*WHAT TO PRODUCE*.
Which lines of the records contain the string "list"? Report each such line in full, counting a match only when the case is the same.
───── DATASET EXTRACT
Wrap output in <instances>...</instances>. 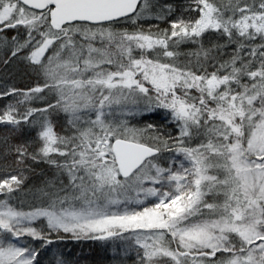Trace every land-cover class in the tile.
I'll use <instances>...</instances> for the list:
<instances>
[{"label": "snow or ice", "instance_id": "6c2138e0", "mask_svg": "<svg viewBox=\"0 0 264 264\" xmlns=\"http://www.w3.org/2000/svg\"><path fill=\"white\" fill-rule=\"evenodd\" d=\"M0 264H264V0H0Z\"/></svg>", "mask_w": 264, "mask_h": 264}]
</instances>
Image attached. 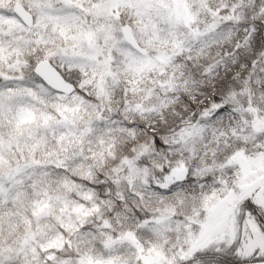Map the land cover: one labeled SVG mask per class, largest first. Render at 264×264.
<instances>
[{
  "label": "snow or ice",
  "instance_id": "obj_1",
  "mask_svg": "<svg viewBox=\"0 0 264 264\" xmlns=\"http://www.w3.org/2000/svg\"><path fill=\"white\" fill-rule=\"evenodd\" d=\"M0 264H264V0H0Z\"/></svg>",
  "mask_w": 264,
  "mask_h": 264
}]
</instances>
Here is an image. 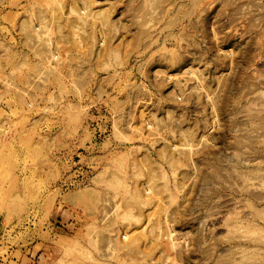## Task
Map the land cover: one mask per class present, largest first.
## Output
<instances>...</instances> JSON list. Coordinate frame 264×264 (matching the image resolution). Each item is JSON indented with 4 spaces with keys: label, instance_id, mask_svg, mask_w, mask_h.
Here are the masks:
<instances>
[{
    "label": "rangeland",
    "instance_id": "1",
    "mask_svg": "<svg viewBox=\"0 0 264 264\" xmlns=\"http://www.w3.org/2000/svg\"><path fill=\"white\" fill-rule=\"evenodd\" d=\"M0 264H264V0H0Z\"/></svg>",
    "mask_w": 264,
    "mask_h": 264
}]
</instances>
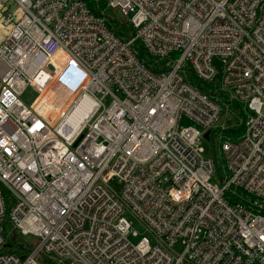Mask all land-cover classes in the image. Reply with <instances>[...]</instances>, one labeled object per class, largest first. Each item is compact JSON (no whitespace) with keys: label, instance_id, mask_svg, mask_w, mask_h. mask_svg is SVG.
Instances as JSON below:
<instances>
[{"label":"built area","instance_id":"1","mask_svg":"<svg viewBox=\"0 0 264 264\" xmlns=\"http://www.w3.org/2000/svg\"><path fill=\"white\" fill-rule=\"evenodd\" d=\"M106 2L134 36L82 0H0V264H264V0ZM214 83L248 110L236 139Z\"/></svg>","mask_w":264,"mask_h":264},{"label":"trees","instance_id":"2","mask_svg":"<svg viewBox=\"0 0 264 264\" xmlns=\"http://www.w3.org/2000/svg\"><path fill=\"white\" fill-rule=\"evenodd\" d=\"M87 7L95 14H98L106 19V14L109 12V8L107 7L106 0H82ZM110 29V28H109ZM137 48V56L139 59L143 60L145 65L153 72H160L163 69H165L168 58L160 60L156 63L146 54L142 46L139 44L135 45ZM174 55H171L170 58H172ZM198 87L207 92L210 93L211 96L214 98L215 101L218 103L223 104L224 109V129H223V135L226 137H229L230 139H236L238 138L243 130H244V121L246 119V116L248 115V110L246 109V106L243 103H240L235 100H230L228 96L221 92L218 89V85L216 83L214 84H208V85H198ZM219 131V128H217L214 131V134L211 136V140H214L215 133ZM214 165H215V175L214 179L219 178L221 175L220 168L218 163L215 159H213ZM15 244L13 245L12 251H20L19 249H24V251H28L32 247V242H26L22 238L17 237L14 241Z\"/></svg>","mask_w":264,"mask_h":264},{"label":"rangeland","instance_id":"3","mask_svg":"<svg viewBox=\"0 0 264 264\" xmlns=\"http://www.w3.org/2000/svg\"><path fill=\"white\" fill-rule=\"evenodd\" d=\"M130 16L131 14L129 13L127 16H123L121 15L119 12L110 9L109 12L106 14V25L110 28V30H112V32H114V34L120 38L121 40H127L129 37L134 36L135 34V28L132 25V22L130 20ZM4 32L0 31V35H3ZM213 65L216 68L221 67V61L220 59L214 58L212 61ZM189 74V73H188ZM63 81V80H62ZM58 89V87H57ZM57 89H53L51 94H55ZM34 97V93L31 91L30 88H28L25 93L22 96V100L25 103H30V101L33 99ZM230 98V96H229ZM250 114L252 112H249ZM227 115V114H225ZM224 116L221 115L220 120L217 124L221 125L222 122H224ZM179 126L180 127H186V126H196L195 123H193L191 120H189L187 117L182 116L179 122ZM202 146L204 149V155L207 157H210L212 159H215L216 162L219 165L220 168V172L223 173L224 171V163L222 160V156H221V152H220V148L217 144L216 140H203L202 142ZM112 187L114 188V190L119 191L120 190V184H118L117 182H114L112 184ZM8 208H7V213H8ZM125 217L127 218V220L131 223V226L133 228V230L136 232V236H132L130 237V239L134 242H137L141 237H146L149 242L151 244H154V236L153 234L147 230V228L142 224V222H140L132 213L130 212H125ZM4 226H6V224H4ZM19 238H22L24 241L26 242H35L36 239L34 237L31 236H27V237H23V236H19Z\"/></svg>","mask_w":264,"mask_h":264},{"label":"water","instance_id":"4","mask_svg":"<svg viewBox=\"0 0 264 264\" xmlns=\"http://www.w3.org/2000/svg\"><path fill=\"white\" fill-rule=\"evenodd\" d=\"M203 138H204L205 140H209V132H208V131H206V132L203 134Z\"/></svg>","mask_w":264,"mask_h":264}]
</instances>
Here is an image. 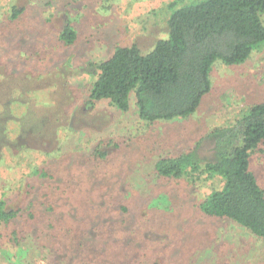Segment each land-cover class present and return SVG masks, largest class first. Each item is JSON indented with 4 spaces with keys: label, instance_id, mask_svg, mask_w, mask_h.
Segmentation results:
<instances>
[{
    "label": "rangeland",
    "instance_id": "rangeland-1",
    "mask_svg": "<svg viewBox=\"0 0 264 264\" xmlns=\"http://www.w3.org/2000/svg\"><path fill=\"white\" fill-rule=\"evenodd\" d=\"M21 1L35 6L38 15L44 10L41 2L47 0ZM193 1L53 0L58 17H50L44 34L57 31L61 16L67 14L77 40L64 45L52 35L37 36L48 14L33 22L35 28L26 37L20 35L19 46L5 48L11 52L8 65L19 61L21 54L24 59L15 72L11 69L14 73L0 72V153L6 144L13 152L36 151L32 167L48 161L60 169L66 165L71 177L75 172L73 211L84 207L89 214L85 219L98 222L100 233L107 223L117 232L115 240L96 233L89 237L105 241L103 254L111 250L120 257L113 264H264V237L233 219L205 215L199 209L202 196L220 186L219 178L160 180L155 171L161 157L195 147L202 158H211L213 143L207 135L264 101V42L242 63L214 61L210 90L187 117L146 122L138 116L133 94L127 112L107 99L89 98L97 62L119 45L136 43L143 53L149 52L158 39L168 36L167 20L173 9ZM44 50L50 53L47 59ZM249 161L264 189V144L252 151ZM20 172L17 165L7 178L6 197L12 203L17 198L13 178ZM36 178L53 183L40 174ZM27 183L24 176L25 189ZM120 205L129 211L112 216L109 224L110 206ZM14 252L0 244V264L9 262ZM61 257L50 254L38 264H74ZM17 260L11 259L29 264Z\"/></svg>",
    "mask_w": 264,
    "mask_h": 264
},
{
    "label": "trees",
    "instance_id": "trees-1",
    "mask_svg": "<svg viewBox=\"0 0 264 264\" xmlns=\"http://www.w3.org/2000/svg\"><path fill=\"white\" fill-rule=\"evenodd\" d=\"M41 3L44 10L34 15L35 6L21 0H0V72L16 71L24 54L10 66L11 52L5 48L19 46L20 35L25 33L26 37L35 28L33 22L43 16L50 14L44 19L45 24L39 25L42 31L37 36L52 35L64 45L77 40V31L67 14L61 16L57 31L44 34L50 17L58 14L54 13L53 0ZM167 31L168 36L158 39L149 52L143 53L136 43L119 45L111 56L97 62L90 100L107 99L118 110L127 112L133 94L138 116L146 122L192 115L210 90L212 63H242L264 42V0H195L173 9ZM44 54V59L50 55L48 50ZM207 136L213 143L211 158H202L196 147L161 157L155 164L158 178L186 176L192 182L202 176L219 178L220 186L200 199L201 212L233 219L256 236L264 237V189L249 166L252 151L264 144V101L252 104L238 119L214 128ZM8 146H2L0 153V244L15 252L3 264H16L12 258L38 264L40 258L47 259L50 254L71 258L74 264H113L115 257L120 259L111 250L103 254L105 241L89 239L96 233L115 240L117 232L107 223L101 224L105 230L100 233L98 222L85 219L89 214L84 207L73 211L75 172L71 177L65 172L66 165L60 169L48 161L40 168L32 167L36 151L13 152ZM17 165L23 172L13 178L17 198L12 203L6 197L10 182L7 178ZM38 174L53 183L35 179ZM24 176L28 178L26 189ZM125 205L110 206L109 224L112 216L129 211ZM108 242L114 245L116 241Z\"/></svg>",
    "mask_w": 264,
    "mask_h": 264
}]
</instances>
──────────
*WRITTEN SOLUTION*.
I'll use <instances>...</instances> for the list:
<instances>...</instances> JSON list. Coordinate frame 264×264 (matching the image resolution). Each item is JSON indented with 4 spaces with keys: label, instance_id, mask_svg, mask_w, mask_h.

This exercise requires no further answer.